Susan Jeffers particularly wants readers to consider the environmental message of the speech and how relevant the message is today for a society that has endangered itself by placing a higher priority on the acquisition of land, resources, and wealth than on preserving the land and environment that makes life itself possible. This book was written in the early 1990s, and having been a child at that time myself, I know that these themes were increasingly becoming topics in schools and in children’s entertainment during that time. I’d like to point out that I, and others who are younger than me, have heard similar messages about environmental concerns from an early age. This has given us different priorities from earlier generations who did not, although it’s also worth pointing out that many of us came to care more about the environment as children because of the influence of adults who already did.

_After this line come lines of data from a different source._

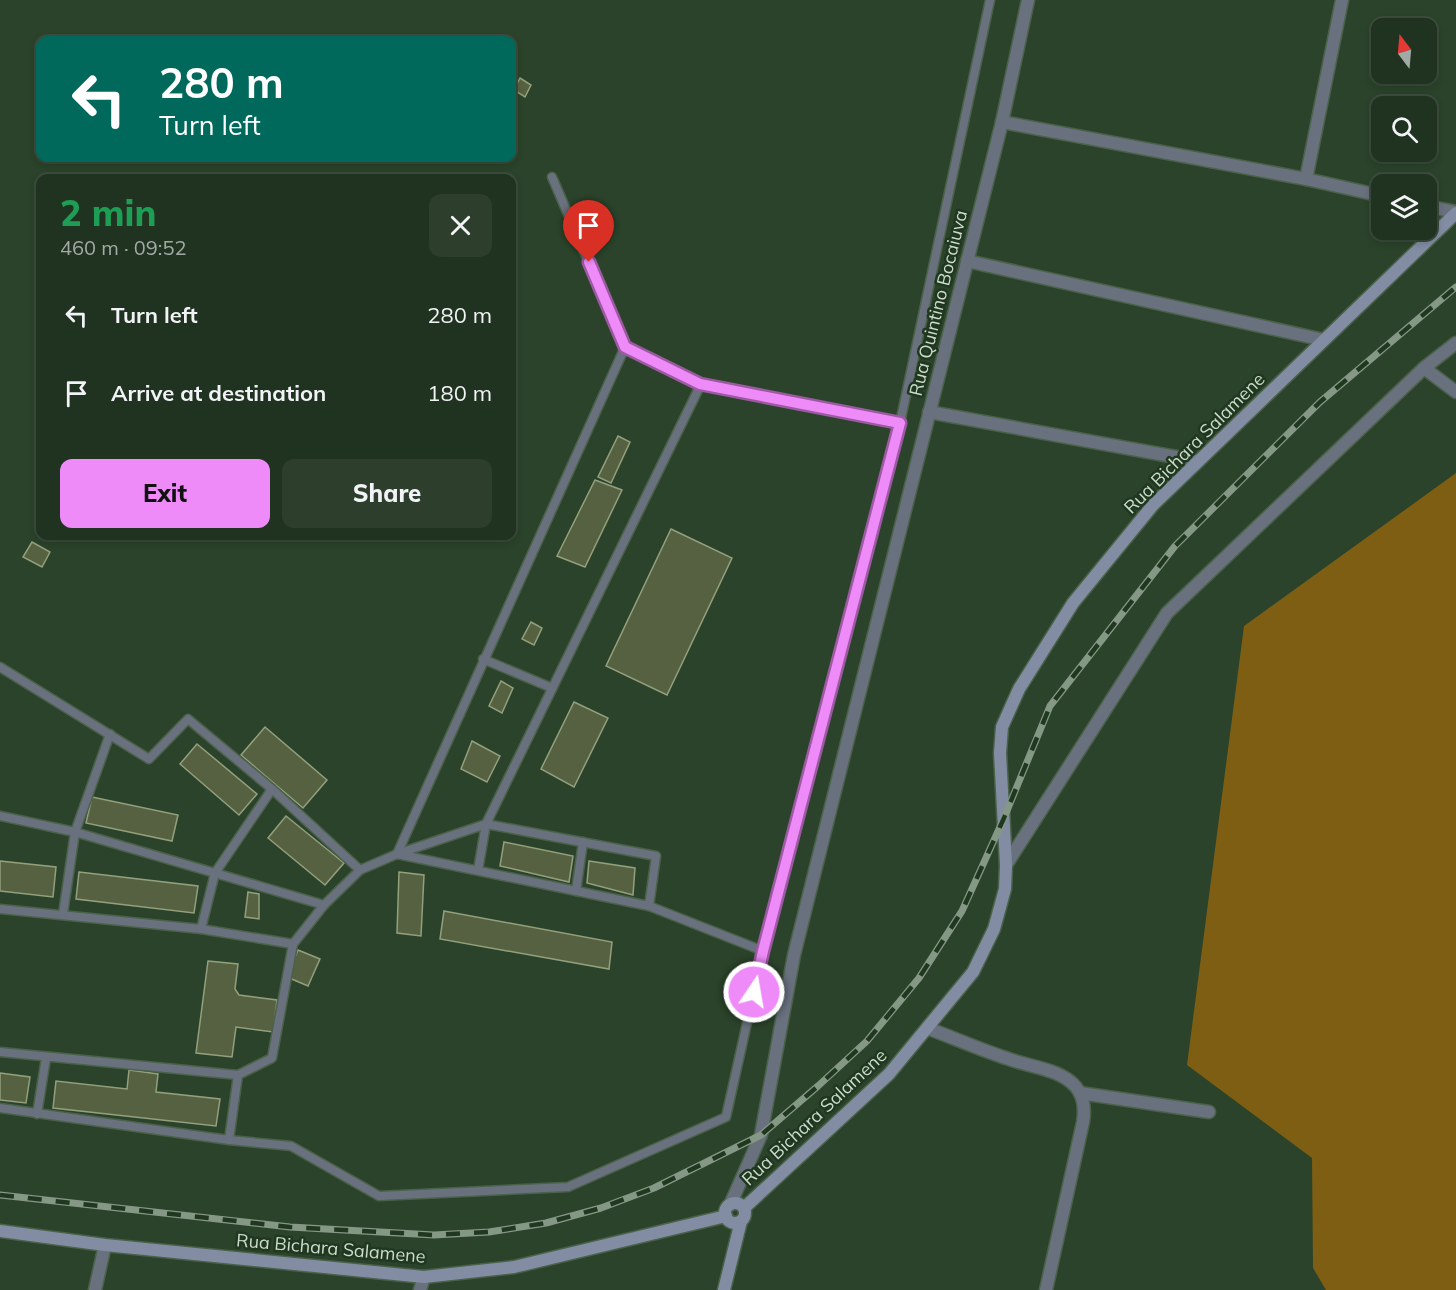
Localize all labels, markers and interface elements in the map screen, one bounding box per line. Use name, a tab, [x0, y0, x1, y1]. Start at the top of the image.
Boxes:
north arrow	[1371, 18, 1437, 84]
map controls	[1371, 18, 1437, 240]
text: 280 m	[159, 56, 284, 109]
icon: left	[60, 60, 138, 138]
button: search	[1371, 96, 1437, 162]
text: Turn left	[159, 108, 261, 142]
button: layers	[1371, 174, 1437, 240]
text: 2 min	[60, 190, 156, 235]
button: close	[429, 194, 492, 257]
pin	[563, 200, 614, 262]
street label: Rua Quintino Bocaiuva	[904, 208, 972, 398]
icon: arrive	[572, 209, 605, 242]
text: 460 m · 09:52	[60, 235, 186, 260]
icon: left	[60, 299, 93, 332]
text: Turn left	[111, 301, 198, 329]
text: 280 m	[427, 301, 492, 329]
street label: Rua Bichara Salamene	[1119, 368, 1269, 518]
icon: arrive	[60, 377, 93, 410]
text: Arrive at destination	[111, 379, 326, 407]
text: 180 m	[427, 379, 492, 407]
button: Exit	[60, 459, 270, 528]
button: Share	[282, 459, 492, 528]
position arrow	[722, 960, 786, 1024]
street label: Rua Bichara Salamene	[737, 1044, 891, 1190]
street label: Rua Bichara Salamene	[235, 1228, 427, 1268]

Chief Seattle questioned the concept of buying land because of the absurdity of buying aspects of nature, like the sky or rain. Land and nature had sacred spiritual meaning for Chief Seattle’s people.
Chief Seattle’s speech was full of poetic imagery, as he explained how his people felt like they were part of the land and it was part of them. He said that they looked on animals like they were brothers.
The land also connected them to their ancestors and the memories of their people.
Chief Seattle questioned what would happen in the future, when the land was filled with people and all of the animals either killed or tamed, painting a bleak picture of a land deprived of life.
The speech ended with the thought that people didn’t “weave the web of life, we are merely a strand in it.” Chief Seattle called on the people wanting to buy the land to love it, care for it, and preserve it because “Whatever we do to the web, we do to ourselves.”
The environmental themes of the message are poignant for modern times because people have become increasingly aware of the consequences of environment pollution and careless use of natural resources.